[The input — start]
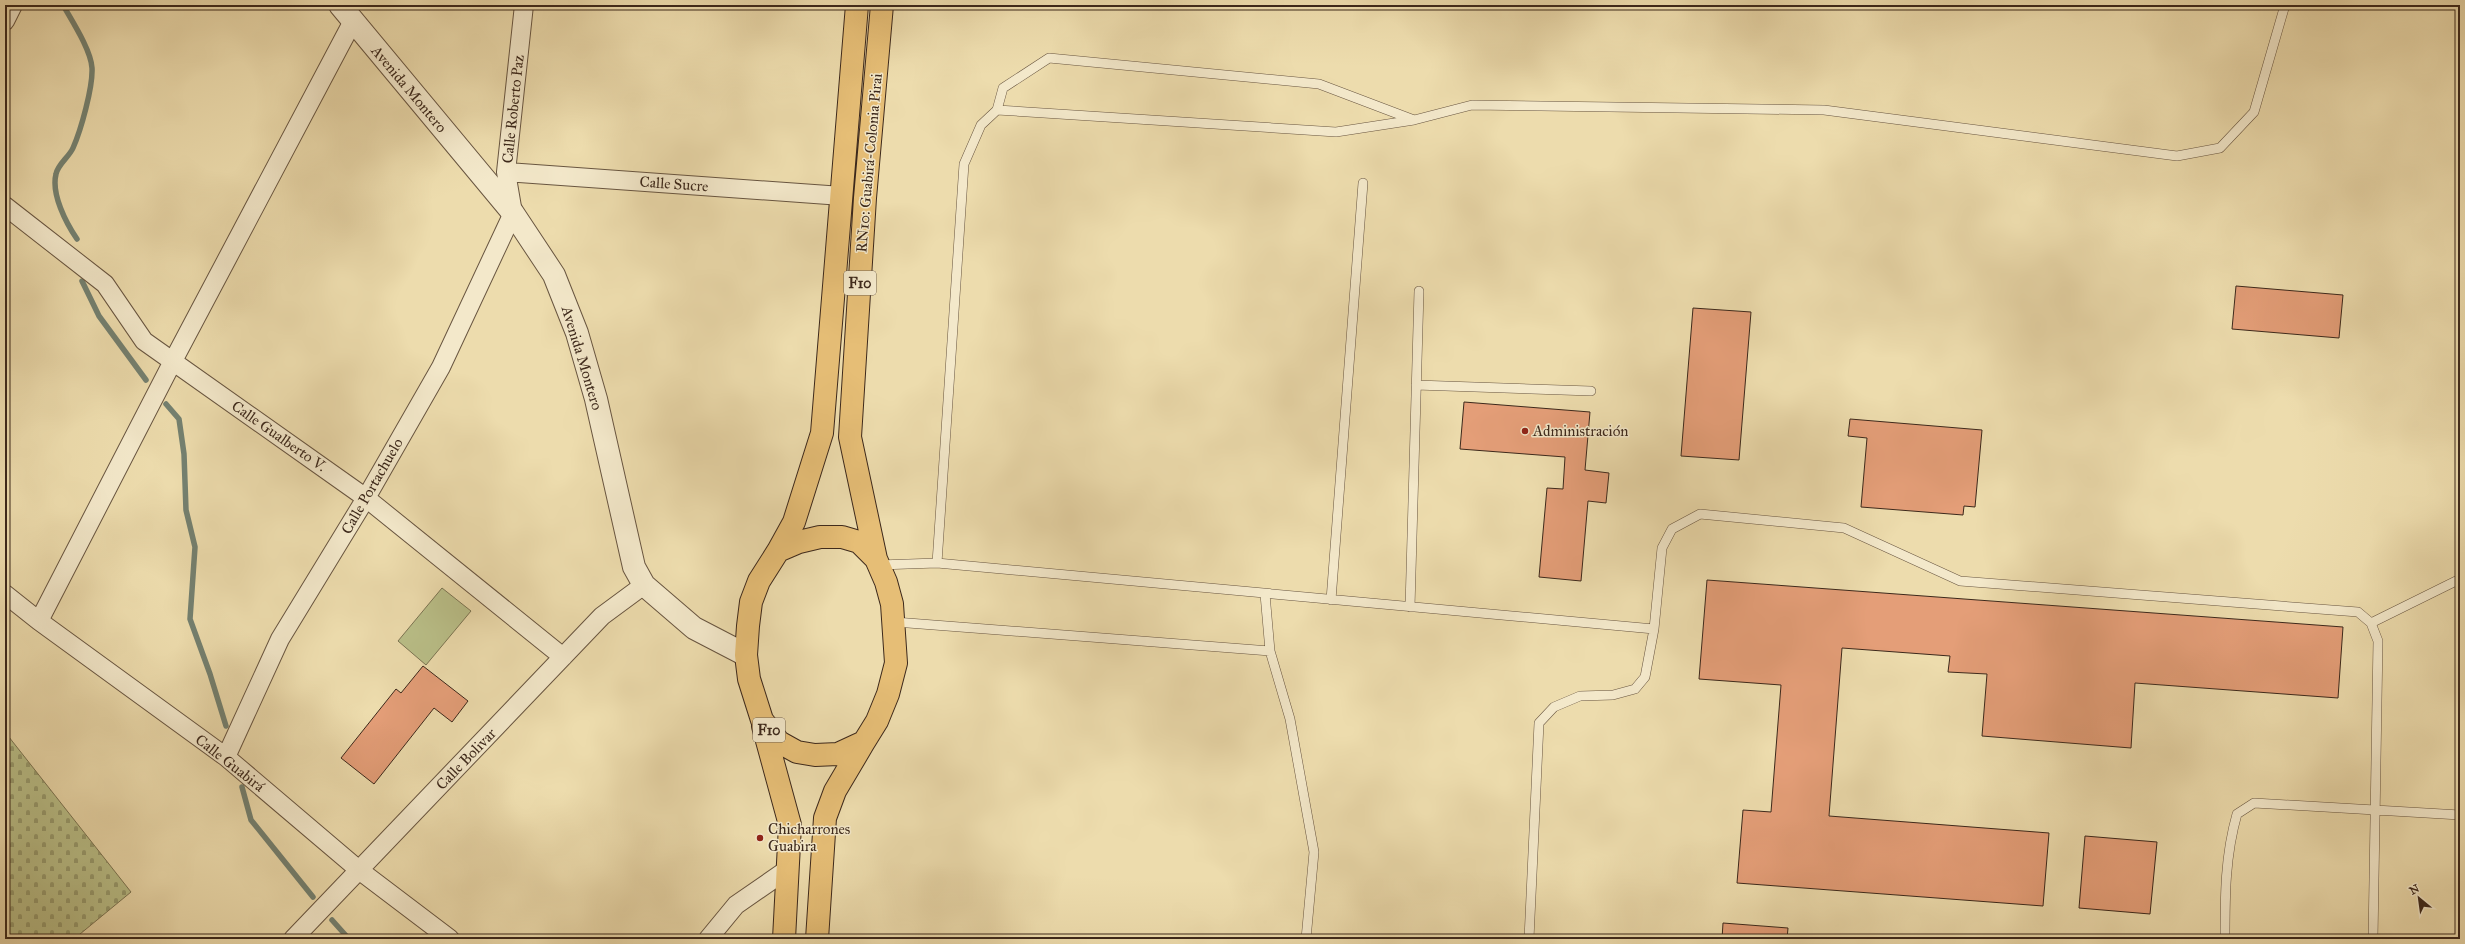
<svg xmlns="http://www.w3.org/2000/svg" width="2465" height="944" viewBox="0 0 2465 944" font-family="'IM FELL Great Primer',serif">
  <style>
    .cemetery { fill: url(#cemetery-stones); stroke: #7b7452 }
    .pitch { fill: #bac089; stroke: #7b7452 }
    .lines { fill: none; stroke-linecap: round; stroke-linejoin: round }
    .stream { stroke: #748171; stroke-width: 5.5 }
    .building { fill: #e49e78; stroke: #3c281b }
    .service-casing { stroke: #685540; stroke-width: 10 }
    .minor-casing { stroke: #685540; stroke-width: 20 }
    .tertiary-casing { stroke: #685540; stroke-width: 24 }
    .trunk-casing { stroke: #3c281b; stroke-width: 24 }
    .service { stroke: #f3e8ca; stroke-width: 9 }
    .minor { stroke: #f3e8ca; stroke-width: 18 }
    .tertiary { stroke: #f3e8ca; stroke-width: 22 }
    .trunk { stroke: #e6be76; stroke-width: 22 }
    .poi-dot { fill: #8f2418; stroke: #f3e8ca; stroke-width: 1.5 }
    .labels { text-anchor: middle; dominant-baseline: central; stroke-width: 3; stroke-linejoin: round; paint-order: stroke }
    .shield { fill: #f3e8ca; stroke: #736250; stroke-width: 1 }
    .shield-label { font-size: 14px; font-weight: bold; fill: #3c281b }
    .street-label { font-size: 15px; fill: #3c281b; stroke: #f3e8ca }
    .poi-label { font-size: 15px; fill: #3c281b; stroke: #f3e8ca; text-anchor: start }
  </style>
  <defs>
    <pattern id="cemetery-stones" width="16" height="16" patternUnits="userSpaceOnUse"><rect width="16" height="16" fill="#bac089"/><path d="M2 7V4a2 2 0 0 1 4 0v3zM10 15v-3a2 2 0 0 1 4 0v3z" fill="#989c6f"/></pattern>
  </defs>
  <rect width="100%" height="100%" fill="#eddcad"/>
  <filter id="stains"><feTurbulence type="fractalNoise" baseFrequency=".005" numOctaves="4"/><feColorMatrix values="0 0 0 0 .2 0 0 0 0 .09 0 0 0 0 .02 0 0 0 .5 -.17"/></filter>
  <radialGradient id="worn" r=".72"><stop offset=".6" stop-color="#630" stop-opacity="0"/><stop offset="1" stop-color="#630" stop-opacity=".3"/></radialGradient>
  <!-- cemetery -->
  <path class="cemetery" d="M 5,732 L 131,892 L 74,939 L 5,939 Z"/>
  <!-- pitch -->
  <path class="pitch" d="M 442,588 L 471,611 L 426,665 L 398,641 Z"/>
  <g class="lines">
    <!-- stream -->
    <path class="stream" d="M 63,5 C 72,21 91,50 92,68 C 93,87 81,130 73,148 C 69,157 58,164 56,174 C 51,194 66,223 77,239
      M 82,281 L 99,316 L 146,380
      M 166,404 L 179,419 L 184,454 L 186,510 L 195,547 L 190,619 L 210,674 L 226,726
      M 242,787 L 251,820 L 313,897
      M 332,920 L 349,939"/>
  </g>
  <!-- building -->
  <path class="building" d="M 2236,286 L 2343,295 L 2339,338 L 2232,329 Z
    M 1693,308 L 1751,312 L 1739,460 L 1681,456 Z
    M 1464,402 L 1590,412 L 1585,470 L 1609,473 L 1606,503 L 1588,501 L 1581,581 L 1539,577 L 1547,488 L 1563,489 L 1565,457 L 1460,449 Z
    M 1850,419 L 1982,430 L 1975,507 L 1964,506 L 1963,515 L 1861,507 L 1867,438 L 1848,436 Z
    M 1707,580 L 2343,627 L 2338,698 L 2135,683 L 2131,748 L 1982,736 L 1987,674 L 1948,672 L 1950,656 L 1842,648 L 1829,816 L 2049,833 L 2043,906 L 1737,883 L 1743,810 L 1771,812 L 1781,685 L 1699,679 Z
    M 423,666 L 468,701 L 452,722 L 434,708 L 374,784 L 341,758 L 396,689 L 401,693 Z
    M 2085,836 L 2157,842 L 2150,914 L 2079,908 Z
    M 1723,923 L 1788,928 L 1787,939 L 1722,939 Z"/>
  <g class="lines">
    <defs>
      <path id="service" d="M 997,110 L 1003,88 L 1049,58 L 1319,84 L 1414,120
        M 1416,385 L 1591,391
        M 937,563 L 964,164 L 981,125 L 997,110 L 1336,132 L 1414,120 L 1472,105 L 1824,110 L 2177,156 L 2220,148 L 2254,112 L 2285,5
        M 879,565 L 937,563 L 1654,629
        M 1265,594 L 1270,651 L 1290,719 L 1314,852 L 1306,939
        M 1331,600 L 1363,183
        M 1410,607 L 1419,291
        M 895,622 L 1270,651
        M 2371,623 L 2460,579
        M 1529,939 L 1539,723 L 1554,707 L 1580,696 L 1613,695 L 1635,689 L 1645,677 L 1654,629 L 1662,548 L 1672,529 L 1700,514 L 1844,528 L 1960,581 L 2358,612 L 2371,623 L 2378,641 L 2373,939
        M 2225,939 C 2225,896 2225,856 2237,814 L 2254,803 L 2460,815"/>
      <path id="minor" d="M 5,21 L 13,5
        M 506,172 L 842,196
        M 5,206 L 105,284 L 144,341 L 366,498 L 563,657
        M 5,594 L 39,621 L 226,757 L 359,870 L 450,939
        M 39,621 L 173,361 L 353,21
        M 226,757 L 280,639 L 366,498 L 441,367 L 513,213 L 506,172 L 524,5
        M 293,939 L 602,616 L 644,585
        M 708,939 L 736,905 L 788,869"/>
      <path id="tertiary" d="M 340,5 L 513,213 L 554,275 L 577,333 L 596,399 L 634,567 L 644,585 L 694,628 L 746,655"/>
      <path id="trunk" d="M 778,551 L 794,522 L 822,433 L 857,5
        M 876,559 L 859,542 L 842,537 L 820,537 L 799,542 L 778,551 L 759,581 L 751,602 L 748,626 L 746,655 L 749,679 L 762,720 L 779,742 L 797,752 L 815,755 L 838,754 L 864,742 L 877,721 L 888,694 L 896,663 L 892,604 L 886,582 L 876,559 L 850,437 L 865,198 L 882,5
        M 763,726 L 790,825 L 784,939
        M 817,939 L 825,818 L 835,791 L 864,742"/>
    </defs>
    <!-- service casing -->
    <use href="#service" class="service-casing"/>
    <!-- minor casing -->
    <use href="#minor" class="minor-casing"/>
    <!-- tertiary casing -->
    <use href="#tertiary" class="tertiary-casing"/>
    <!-- trunk casing -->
    <use href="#trunk" class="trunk-casing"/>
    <!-- service -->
    <use href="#service" class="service"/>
    <!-- minor -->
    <use href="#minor" class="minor"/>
    <!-- tertiary -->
    <use href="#tertiary" class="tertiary"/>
    <!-- trunk -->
    <use href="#trunk" class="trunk"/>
  </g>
  <!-- markers -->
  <g class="poi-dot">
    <circle cx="1525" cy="431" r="4"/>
    <circle cx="760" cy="838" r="4"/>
  </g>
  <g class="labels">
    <!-- shield labels -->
    <g class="shield">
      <rect x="844" y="271" width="32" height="24" rx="3"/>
      <rect x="753" y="718" width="32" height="24" rx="3"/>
    </g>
    <g class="shield-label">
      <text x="860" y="283">F10</text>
      <text x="769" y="730">F10</text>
    </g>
    <!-- street labels -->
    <g class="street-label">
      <text transform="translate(409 89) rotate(50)">Avenida Montero</text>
      <text transform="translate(513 109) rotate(-84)">Calle Roberto Paz</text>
      <text transform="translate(869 163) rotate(-85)">RN10: Guabirá-Colonia Pirai</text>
      <text transform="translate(674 184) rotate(4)">Calle Sucre</text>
      <text transform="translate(582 358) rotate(73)">Avenida Montero</text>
      <text transform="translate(279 436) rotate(35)">Calle Gualberto V.</text>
      <text transform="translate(372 486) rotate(-60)">Calle Portachuelo</text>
      <text transform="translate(466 759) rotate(-46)">Calle Bolivar</text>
      <text transform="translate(230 763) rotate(38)">Calle Guabirá</text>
    </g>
    <!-- poi labels -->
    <g class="poi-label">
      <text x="1533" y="431">Administración</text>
      <text x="768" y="829">Chicharrones<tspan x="768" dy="17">Guabira</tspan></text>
    </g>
  </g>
  <!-- margin -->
  <rect width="2465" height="944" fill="none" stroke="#eddcad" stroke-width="20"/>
  <rect x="6" y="6" width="2453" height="932" fill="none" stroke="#3c281b" stroke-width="2"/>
  <rect x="10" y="10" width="2445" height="924" fill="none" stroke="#3c281b"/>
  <!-- north arrow -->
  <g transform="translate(2419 898) rotate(331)" stroke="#f3e8ca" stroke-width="3" paint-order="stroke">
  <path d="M0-3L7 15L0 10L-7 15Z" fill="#3c281b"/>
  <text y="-6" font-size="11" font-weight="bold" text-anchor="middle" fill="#3c281b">N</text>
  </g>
  <rect width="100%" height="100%" filter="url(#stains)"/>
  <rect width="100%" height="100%" fill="url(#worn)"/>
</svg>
[The input — finish]
Exercise requirements: From the material above, set down exactly the lines between the line holding "M 5,206 L 105,284" and the line holding "<!-- minor -->", inclusive. Include nothing else.

Exercise output:
        M 5,206 L 105,284 L 144,341 L 366,498 L 563,657
        M 5,594 L 39,621 L 226,757 L 359,870 L 450,939
        M 39,621 L 173,361 L 353,21
        M 226,757 L 280,639 L 366,498 L 441,367 L 513,213 L 506,172 L 524,5
        M 293,939 L 602,616 L 644,585
        M 708,939 L 736,905 L 788,869"/>
      <path id="tertiary" d="M 340,5 L 513,213 L 554,275 L 577,333 L 596,399 L 634,567 L 644,585 L 694,628 L 746,655"/>
      <path id="trunk" d="M 778,551 L 794,522 L 822,433 L 857,5
        M 876,559 L 859,542 L 842,537 L 820,537 L 799,542 L 778,551 L 759,581 L 751,602 L 748,626 L 746,655 L 749,679 L 762,720 L 779,742 L 797,752 L 815,755 L 838,754 L 864,742 L 877,721 L 888,694 L 896,663 L 892,604 L 886,582 L 876,559 L 850,437 L 865,198 L 882,5
        M 763,726 L 790,825 L 784,939
        M 817,939 L 825,818 L 835,791 L 864,742"/>
    </defs>
    <!-- service casing -->
    <use href="#service" class="service-casing"/>
    <!-- minor casing -->
    <use href="#minor" class="minor-casing"/>
    <!-- tertiary casing -->
    <use href="#tertiary" class="tertiary-casing"/>
    <!-- trunk casing -->
    <use href="#trunk" class="trunk-casing"/>
    <!-- service -->
    <use href="#service" class="service"/>
    <!-- minor -->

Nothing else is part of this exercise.